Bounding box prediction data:

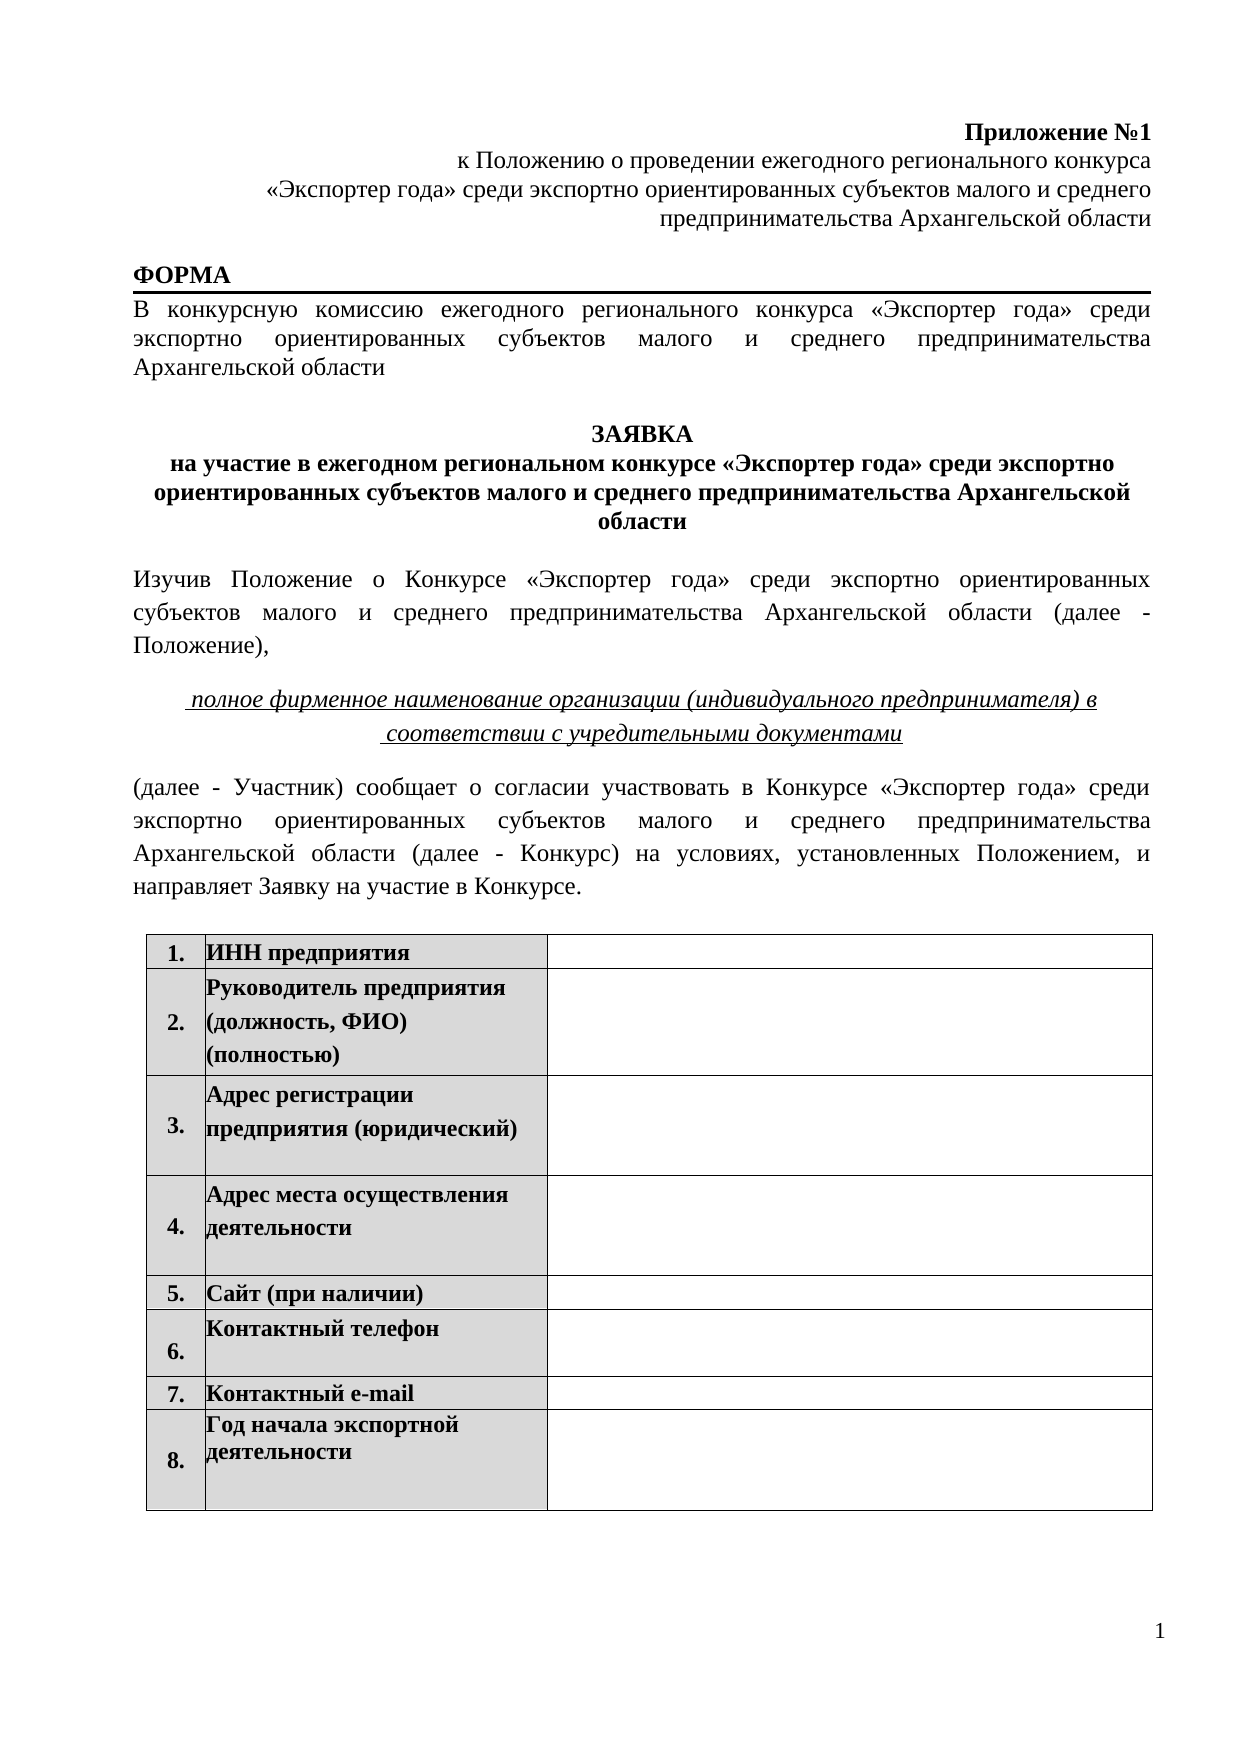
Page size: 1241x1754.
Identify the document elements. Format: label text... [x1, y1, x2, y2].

table_cell Год начала экспортной деятельности [206, 1410, 547, 1509]
table_cell Адрес регистрации предприятия (юридический) [206, 1076, 547, 1175]
text Изучив Положение о Конкурсе «Экспортер года» среди экспортно ориентированных субъектов малого и среднего предпринимательства Архангельской области (далее - Положение), [133, 564, 1151, 659]
table_cell Сайт (при наличии) [206, 1276, 547, 1308]
table_cell [548, 969, 1152, 1075]
text соответствии с учредительными документами [133, 718, 1151, 747]
table_cell [548, 1377, 1152, 1409]
table_cell Руководитель предприятия (должность, ФИО) (полностью) [206, 969, 547, 1075]
text предпринимательства Архангельской области [133, 203, 1151, 232]
text (далее - Участник) сообщает о согласии участвовать в Конкурсе «Экспортер года» среди экспортно ориентированных субъектов малого и среднего предпринимательства Архангельской области (далее - Конкурс) на условиях, установленных Положением, и направляет Заявку на участие в Конкурсе. [133, 772, 1151, 900]
text «Экспортер года» среди экспортно ориентированных субъектов малого и среднего [133, 174, 1151, 203]
table_cell Контактный e-mail [206, 1377, 547, 1409]
text В конкурсную комиссию ежегодного регионального конкурса «Экспортер года» среди экспортно ориентированных субъектов малого и среднего предпринимательства Архангельской области [133, 294, 1151, 381]
text ФОРМА [133, 261, 1151, 291]
table_cell 3. [147, 1076, 205, 1175]
table_cell [548, 1076, 1152, 1175]
table_cell Адрес места осуществления деятельности [206, 1176, 547, 1275]
table_cell 8. [147, 1410, 205, 1509]
table_cell 7. [147, 1377, 205, 1409]
text ЗАЯВКА [133, 419, 1151, 448]
table_header [548, 935, 1152, 968]
list Приложение №1 [133, 117, 1151, 146]
table_cell [548, 1310, 1152, 1376]
table_cell Контактный телефон [206, 1310, 547, 1376]
table_header ИНН предприятия [206, 935, 547, 968]
text к Положению о проведении ежегодного регионального конкурса [133, 146, 1151, 174]
table_cell 4. [147, 1176, 205, 1275]
text на участие в ежегодном региональном конкурсе «Экспортер года» среди экспортно ориентированных субъектов малого и среднего предпринимательства Архангельской области [133, 448, 1151, 535]
table_cell [548, 1276, 1152, 1308]
text полное фирменное наименование организации (индивидуального предпринимателя) в [133, 684, 1151, 713]
table_cell [548, 1410, 1152, 1509]
table_cell 6. [147, 1310, 205, 1376]
table_cell 2. [147, 969, 205, 1075]
table_cell 5. [147, 1276, 205, 1308]
table_cell [548, 1176, 1152, 1275]
table_header 1. [147, 935, 205, 968]
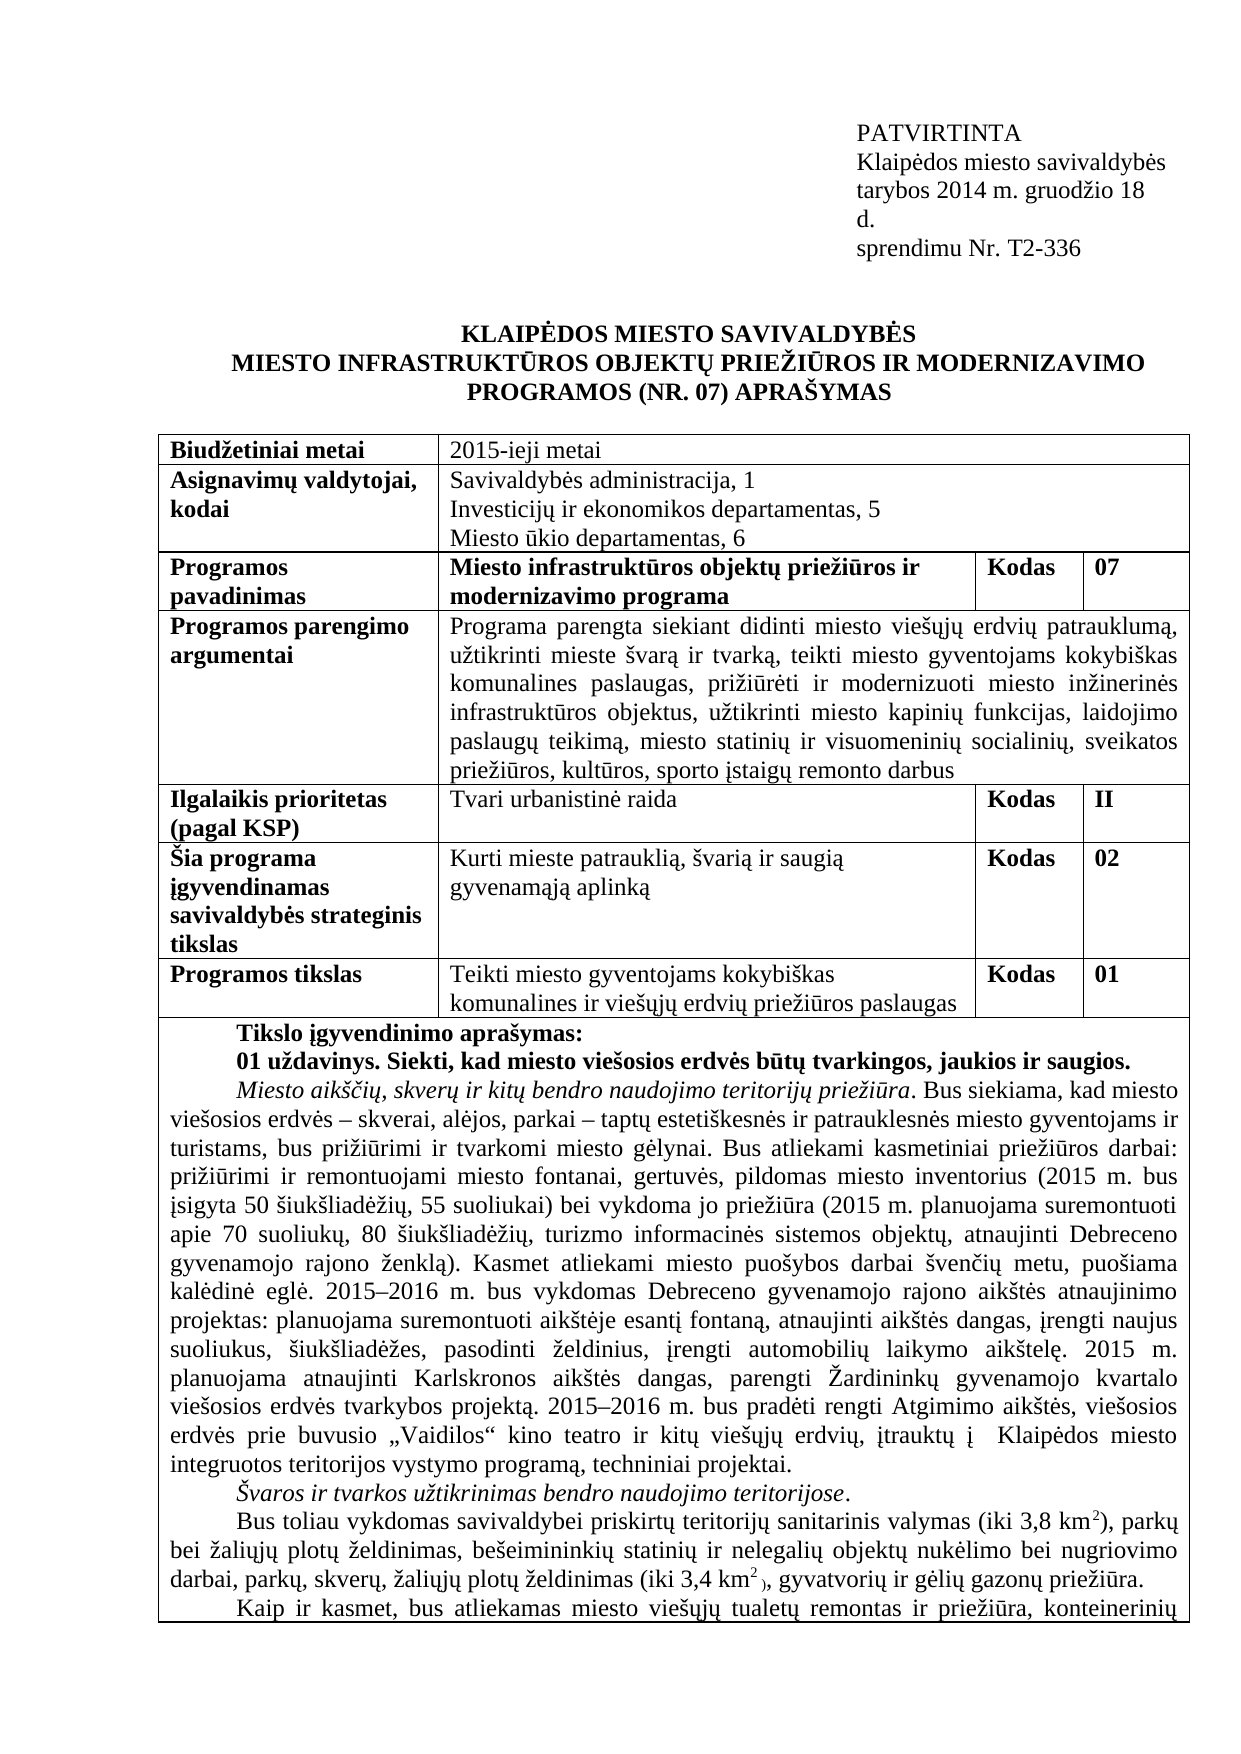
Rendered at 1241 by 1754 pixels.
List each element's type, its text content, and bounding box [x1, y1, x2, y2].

table_cell Kodas [976, 553, 1083, 610]
table_cell Programa parengta siekiant didinti miesto viešųjų erdvių patrauklumą, užtikrinti mieste švarą ir tvarką, teikti miesto gyventojams kokybiškas komunalines paslaugas, prižiūrėti ir modernizuoti miesto inžinerinės infrastruktūros objektus, užtikrinti miesto kapinių funkcijas, laidojimo paslaugų teikimą, miesto statinių ir visuomeninių socialinių, sveikatos priežiūros, kultūros, sporto įstaigų remonto darbus [439, 611, 1189, 783]
table_cell Kodas [976, 959, 1083, 1017]
table_cell Asignavimų valdytojai, kodai [159, 465, 438, 551]
table_cell 01 [1084, 959, 1189, 1017]
table_cell sprendimu Nr. T2-336 [845, 233, 1179, 262]
table_cell Šia programa įgyvendinamas savivaldybės strateginis tikslas [159, 843, 438, 958]
table_cell Klaipėdos miesto savivaldybės [845, 147, 1179, 176]
table_cell Ilgalaikis prioritetas (pagal KSP) [159, 785, 438, 842]
table_cell Kodas [976, 785, 1083, 842]
text MIESTO INFRASTRUKTŪROS OBJEKTŲ PRIEŽIŪROS IR MODERNIZAVIMO PROGRAMOS (Nr. 07) APRAŠYMAS [177, 348, 1181, 406]
table_cell 02 [1084, 843, 1189, 958]
table_cell Savivaldybės administracija, 1 Investicijų ir ekonomikos departamentas, 5 Miesto ūkio departamentas, 6 [439, 465, 1189, 551]
table_cell tarybos 2014 m. gruodžio 18 d. [845, 176, 1179, 233]
table_cell Teikti miesto gyventojams kokybiškas komunalines ir viešųjų erdvių priežiūros paslaugas [439, 959, 975, 1017]
table_cell Programos pavadinimas [159, 553, 438, 610]
table_cell Programos tikslas [159, 959, 438, 1017]
table_cell Kodas [976, 843, 1083, 958]
table_cell Programos parengimo argumentai [159, 611, 438, 783]
table_header 2015-ieji metai [439, 435, 1189, 464]
table_cell II [1084, 785, 1189, 842]
table_header PATVIRTINTA [845, 118, 1179, 147]
table_header Biudžetiniai metai [159, 435, 438, 464]
table_cell 07 [1084, 553, 1189, 610]
table_cell Miesto infrastruktūros objektų priežiūros ir modernizavimo programa [439, 553, 975, 610]
table_cell Kurti mieste patrauklią, švarią ir saugią gyvenamąją aplinką [439, 843, 975, 958]
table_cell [159, 1018, 1189, 1621]
text KLAIPĖDOS MIESTO SAVIVALDYBĖS [177, 319, 1181, 348]
table_cell Tvari urbanistinė raida [439, 785, 975, 842]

• [REQUIRED ACTION]: Whenever a picture appears, leave it out, and return every record exactly.

• [SOLUTION TO THE EXERCISE]:
Page size: 1241x1754.
Identify the document elements. Format: label text... [x1, y1, x2, y2].

table_cell Год начала экспортной деятельности [206, 1410, 547, 1509]
table_cell Адрес регистрации предприятия (юридический) [206, 1076, 547, 1175]
text Изучив Положение о Конкурсе «Экспортер года» среди экспортно ориентированных субъектов малого и среднего предпринимательства Архангельской области (далее - Положение), [133, 564, 1151, 659]
table_cell Сайт (при наличии) [206, 1276, 547, 1308]
table_cell [548, 969, 1152, 1075]
text соответствии с учредительными документами [133, 718, 1151, 747]
table_cell [548, 1377, 1152, 1409]
table_cell Руководитель предприятия (должность, ФИО) (полностью) [206, 969, 547, 1075]
text предпринимательства Архангельской области [133, 203, 1151, 232]
text (далее - Участник) сообщает о согласии участвовать в Конкурсе «Экспортер года» среди экспортно ориентированных субъектов малого и среднего предпринимательства Архангельской области (далее - Конкурс) на условиях, установленных Положением, и направляет Заявку на участие в Конкурсе. [133, 772, 1151, 900]
text «Экспортер года» среди экспортно ориентированных субъектов малого и среднего [133, 174, 1151, 203]
table_cell Контактный e-mail [206, 1377, 547, 1409]
text В конкурсную комиссию ежегодного регионального конкурса «Экспортер года» среди экспортно ориентированных субъектов малого и среднего предпринимательства Архангельской области [133, 294, 1151, 381]
text ФОРМА [133, 261, 1151, 291]
table_cell 3. [147, 1076, 205, 1175]
table_cell [548, 1076, 1152, 1175]
table_cell Адрес места осуществления деятельности [206, 1176, 547, 1275]
table_cell 8. [147, 1410, 205, 1509]
table_cell 7. [147, 1377, 205, 1409]
text ЗАЯВКА [133, 419, 1151, 448]
table_header [548, 935, 1152, 968]
list Приложение №1 [133, 117, 1151, 146]
table_cell [548, 1310, 1152, 1376]
table_cell Контактный телефон [206, 1310, 547, 1376]
table_header ИНН предприятия [206, 935, 547, 968]
text к Положению о проведении ежегодного регионального конкурса [133, 146, 1151, 174]
table_cell 4. [147, 1176, 205, 1275]
text на участие в ежегодном региональном конкурсе «Экспортер года» среди экспортно ориентированных субъектов малого и среднего предпринимательства Архангельской области [133, 448, 1151, 535]
table_cell [548, 1276, 1152, 1308]
text полное фирменное наименование организации (индивидуального предпринимателя) в [133, 684, 1151, 713]
table_cell [548, 1410, 1152, 1509]
table_cell 6. [147, 1310, 205, 1376]
table_cell 2. [147, 969, 205, 1075]
table_cell 5. [147, 1276, 205, 1308]
table_cell [548, 1176, 1152, 1275]
table_header 1. [147, 935, 205, 968]
Rendered at 1241 by 1754 pixels.
List each element's type, its text content, and bounding box [x1, y1, x2, y2].

table_cell Kodas [976, 553, 1083, 610]
table_cell Programa parengta siekiant didinti miesto viešųjų erdvių patrauklumą, užtikrinti mieste švarą ir tvarką, teikti miesto gyventojams kokybiškas komunalines paslaugas, prižiūrėti ir modernizuoti miesto inžinerinės infrastruktūros objektus, užtikrinti miesto kapinių funkcijas, laidojimo paslaugų teikimą, miesto statinių ir visuomeninių socialinių, sveikatos priežiūros, kultūros, sporto įstaigų remonto darbus [439, 611, 1189, 783]
table_cell Kodas [976, 959, 1083, 1017]
table_cell Asignavimų valdytojai, kodai [159, 465, 438, 551]
table_cell 01 [1084, 959, 1189, 1017]
table_cell sprendimu Nr. T2-336 [845, 233, 1179, 262]
table_cell Šia programa įgyvendinamas savivaldybės strateginis tikslas [159, 843, 438, 958]
table_cell Klaipėdos miesto savivaldybės [845, 147, 1179, 176]
table_cell Ilgalaikis prioritetas (pagal KSP) [159, 785, 438, 842]
table_cell Kodas [976, 785, 1083, 842]
text MIESTO INFRASTRUKTŪROS OBJEKTŲ PRIEŽIŪROS IR MODERNIZAVIMO PROGRAMOS (Nr. 07) APRAŠYMAS [177, 348, 1181, 406]
table_cell 02 [1084, 843, 1189, 958]
table_cell Savivaldybės administracija, 1 Investicijų ir ekonomikos departamentas, 5 Miesto ūkio departamentas, 6 [439, 465, 1189, 551]
table_cell tarybos 2014 m. gruodžio 18 d. [845, 176, 1179, 233]
table_cell Teikti miesto gyventojams kokybiškas komunalines ir viešųjų erdvių priežiūros paslaugas [439, 959, 975, 1017]
table_cell Programos pavadinimas [159, 553, 438, 610]
table_cell Programos tikslas [159, 959, 438, 1017]
table_cell Kodas [976, 843, 1083, 958]
table_cell Programos parengimo argumentai [159, 611, 438, 783]
table_header 2015-ieji metai [439, 435, 1189, 464]
table_cell II [1084, 785, 1189, 842]
table_header PATVIRTINTA [845, 118, 1179, 147]
table_header Biudžetiniai metai [159, 435, 438, 464]
table_cell 07 [1084, 553, 1189, 610]
table_cell Miesto infrastruktūros objektų priežiūros ir modernizavimo programa [439, 553, 975, 610]
table_cell Kurti mieste patrauklią, švarią ir saugią gyvenamąją aplinką [439, 843, 975, 958]
table_cell [159, 1018, 1189, 1621]
text KLAIPĖDOS MIESTO SAVIVALDYBĖS [177, 319, 1181, 348]
table_cell Tvari urbanistinė raida [439, 785, 975, 842]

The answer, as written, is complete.